El comisario dirigió a Ulises su mejor y más trabajada mirada de odio y, después de tragárselo, miró su reloj y suspiró resignado.
— Solo puedo decirle que haré la petición formal esta misma mañana, pero no le prometo nada —aunque en el fondo sabía que para Quijada, su colega y homónimo en la Guardia Civil, la posibilidad de quitarse de encima a ese energúmeno durante una temporada iba a caerle como regalo del cielo—. Le aseguro que si alguien se arrepiente de esto será usted. Le haré responsable directo de cualquier altercado, conflicto, accidente o denuncia que su «compañero» pueda provocar, y pagará hasta las últimas consecuencias. Espero que le haya quedado claro.
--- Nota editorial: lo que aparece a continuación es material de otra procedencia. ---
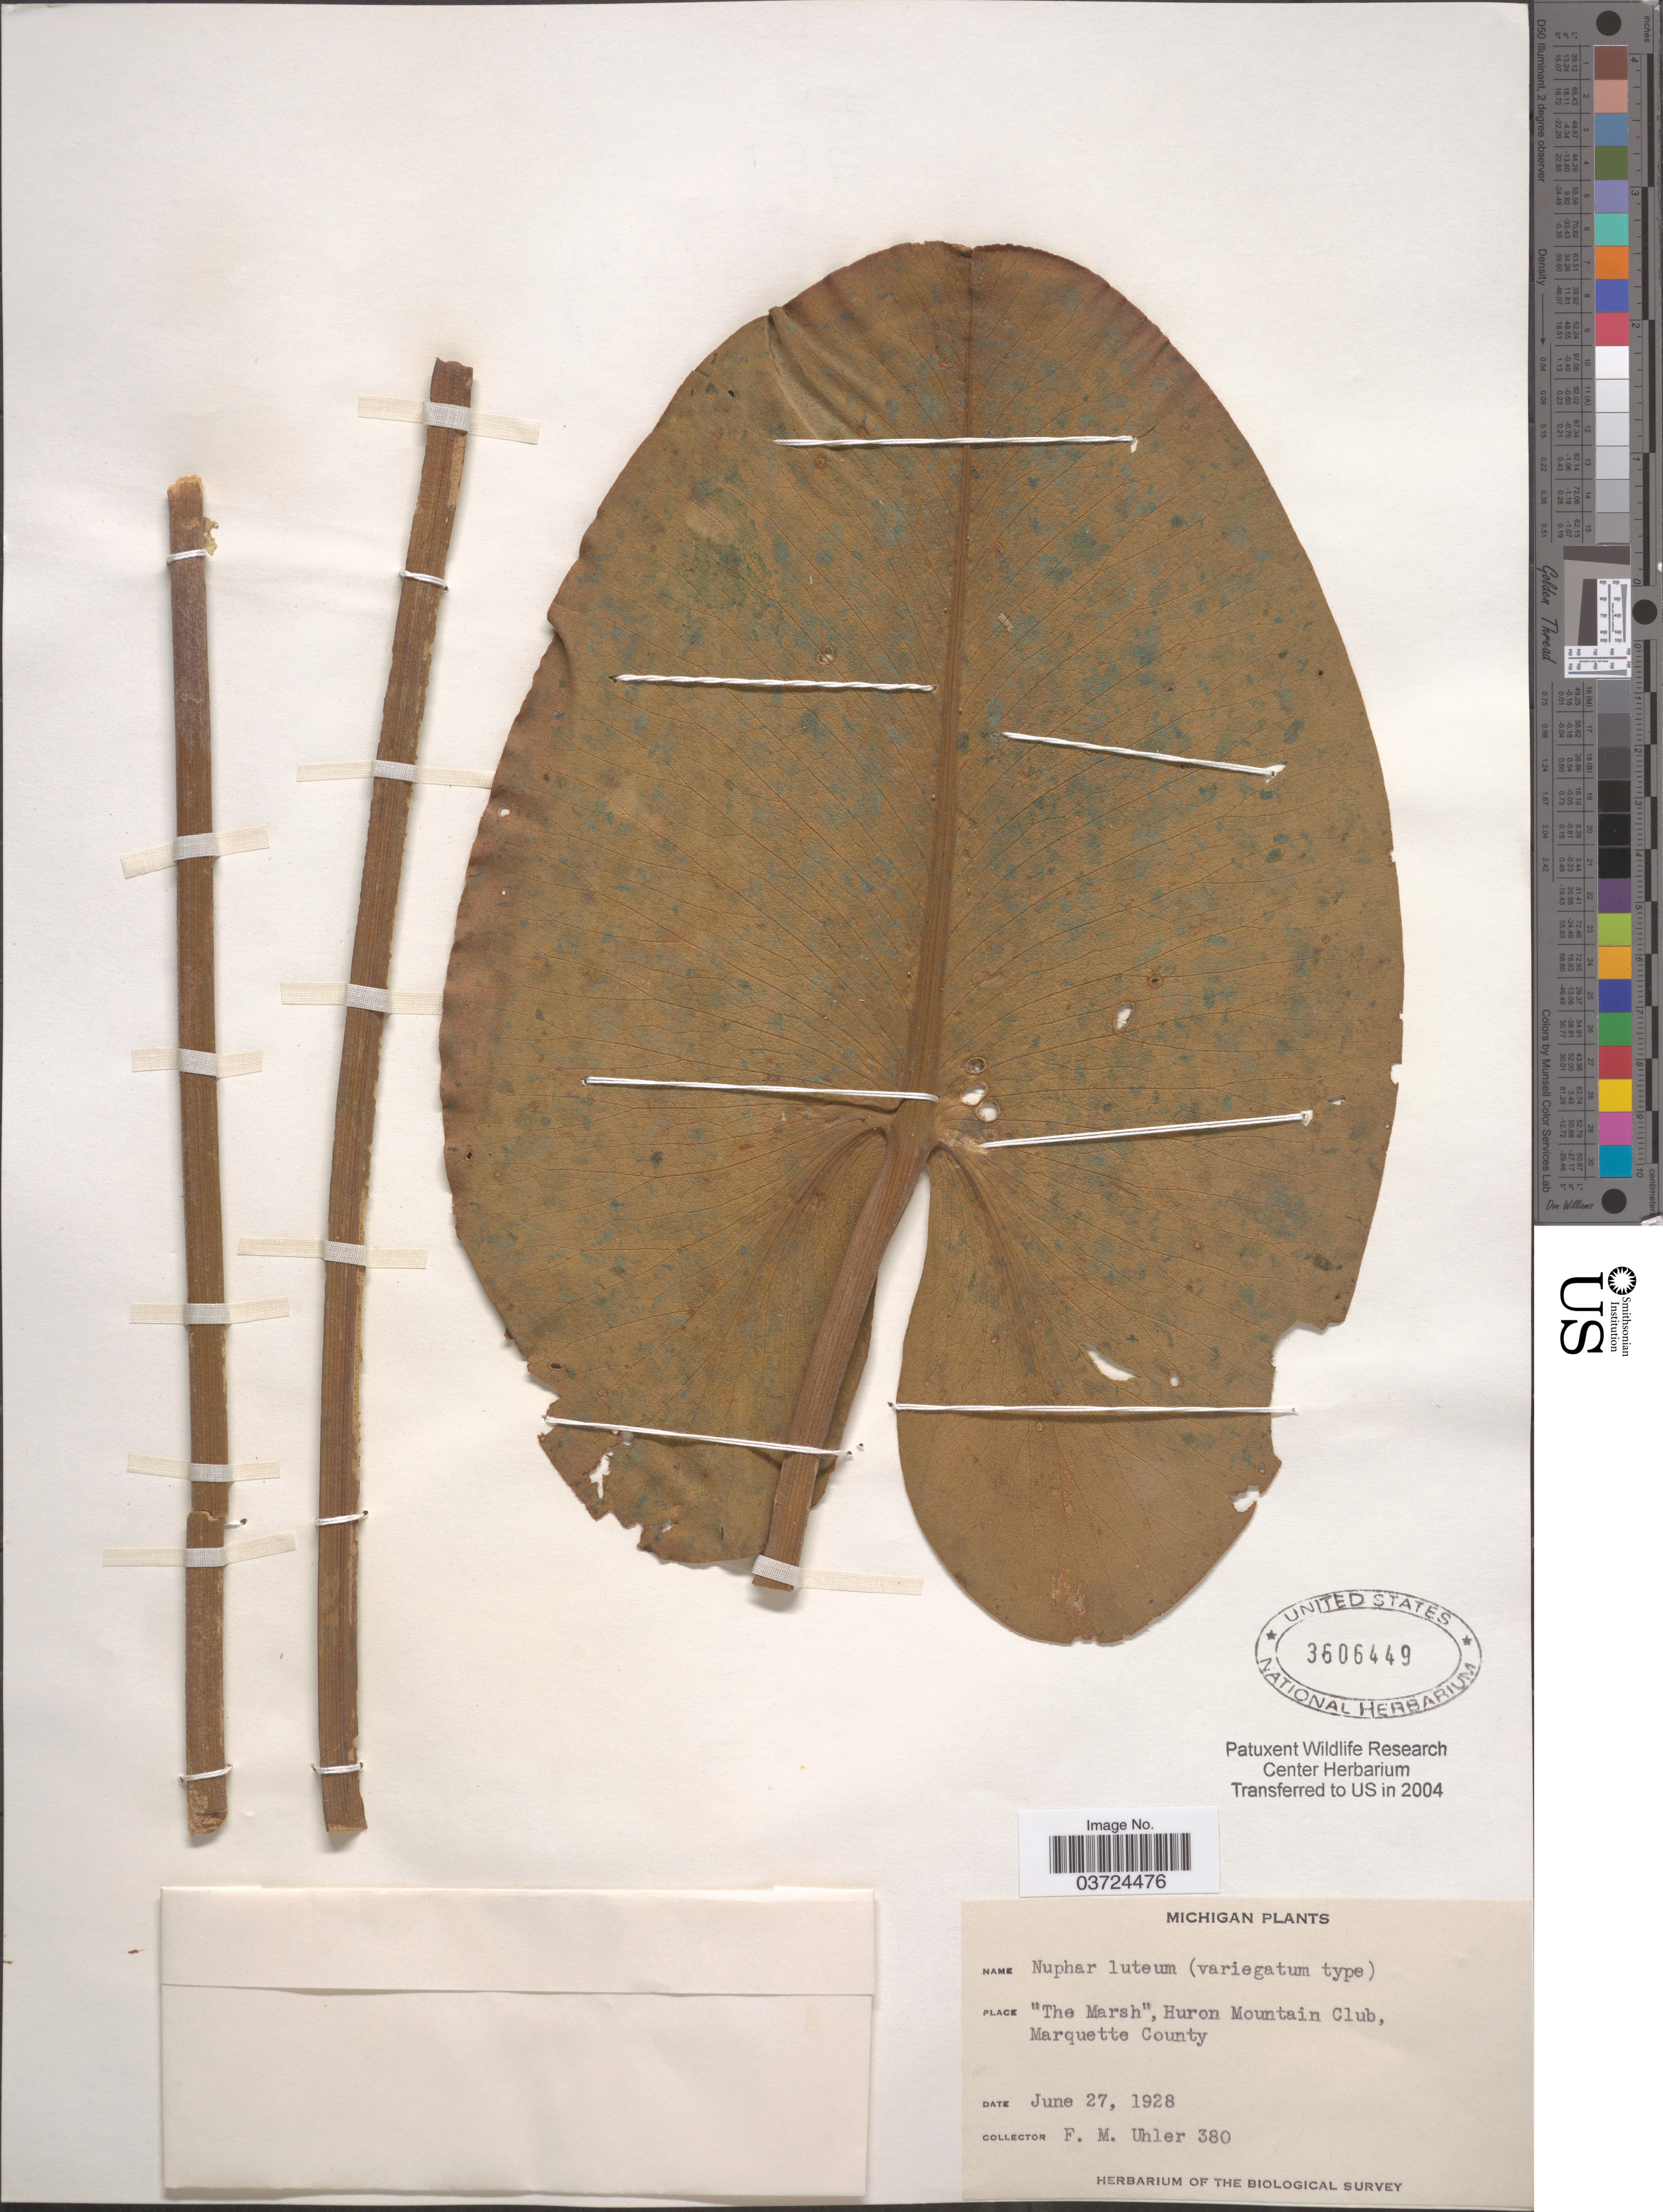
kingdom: Plantae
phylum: Tracheophyta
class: Magnoliopsida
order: Nymphaeales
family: Nymphaeaceae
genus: Nuphar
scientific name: Nuphar lutea subsp. variegata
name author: (Engelm. ex Durand) E.O. Beal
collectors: F. M. Uhler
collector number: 380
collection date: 1928-06-27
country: United States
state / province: Michigan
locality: The Marsh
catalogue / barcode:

— Como el agua, comisario. Y ahora deje de perder el tiempo con sus amenazas y deme hasta el último detalle de mi nuevo caso — Ulises sacó un pequeño cuaderno del bolsillo trasero de su pantalón y miró a su jefe con su mejor sonrisa desquiciante.
BREVE SINOPSIS
La sede del palacio episcopal de Murcia es el escenario de un macabro asesinato. Las investigaciones de un joven y muy peculiar inspector de policía (Ulises Del Hierro) llevarán a relacionar las muertes con el controvertido tema de un estudio académico que podría abrir ciertas puertas que alguien está dispuesto a dejar cerradas. Ayudado por su aún mas controvertido ayudante, apodado el Cabo del miedo, y con grandes dosis de un humor tan negro como la trama, seguirán los pasos del asesino mostrando una visión muy distinta de la ciudad que podríamos imaginar, demostrando una vez más que no hace falta cruzar el charco para tener escenarios y protagonistas a la altura de una buena novela negra. Personajes hipnóticos y muy bien definidos que nos harán partícipes tanto de la historia como de todo lo que les rodea.